*Your task*: Scan the data below for lines holding the word "suivante", and copy each line found.

*Source information*:
= = = =

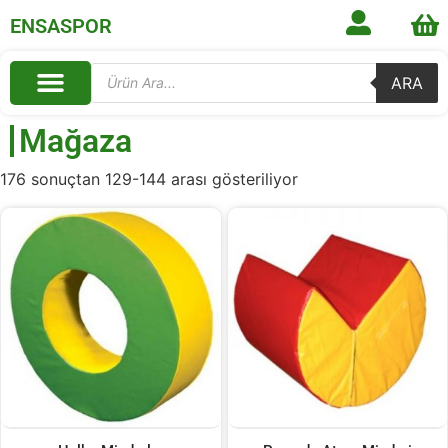
ENSASPOR
ARA
Mağaza
176 sonuçtan 129-144 arası gösteriliyor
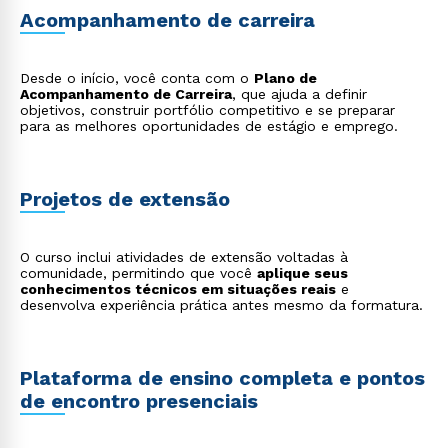
Consultoria e treinamento
: prestar consultoria para
Acompanhamento de carreira
clínicas e spas sobre novos protocolos e tecnologias;
Conteúdo digital e mídias sociais
: criar conteúdo
educativo sobre cuidados com a pele, beleza e bem-
Desde o início, você conta com o
estar, tornando-se uma autoridade no assunto.
Plano de
Acompanhamento de Carreira
, que ajuda a definir
objetivos, construir portfólio competitivo e se preparar
para as melhores oportunidades de estágio e emprego.
Projetos de extensão
O curso inclui atividades de extensão voltadas à
comunidade, permitindo que você
aplique seus
conhecimentos técnicos em situações reais
e
desenvolva experiência prática antes mesmo da formatura.
Plataforma de ensino completa e pontos
de encontro presenciais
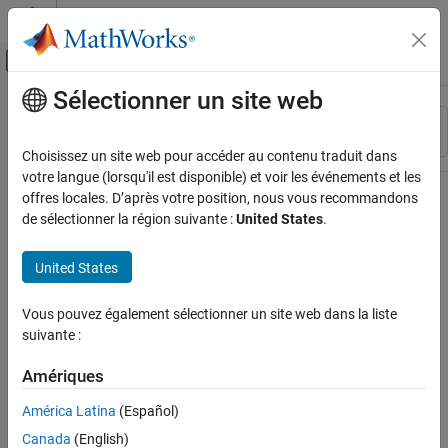
Passer au contenu
Centre d’aide MATLAB
Activer/désactiver l'affichage du menu d
Sélectionner un site web
Contenu principal
Ressource
Trier par
Source
Choisissez un site web pour accéder au contenu traduit dans
votre langue (lorsqu'il est disponible) et voir les événements et les
Statut
offres locales. D’après votre position, nous vous recommandons
de sélectionner la région suivante :
United States
.
United States
Vous pouvez également sélectionner un site web dans la liste
suivante :
Amériques
América Latina
(Español)
Canada
(English)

= = = =

*Solution for this exercise*:
de sélectionner la région suivante :
suivante :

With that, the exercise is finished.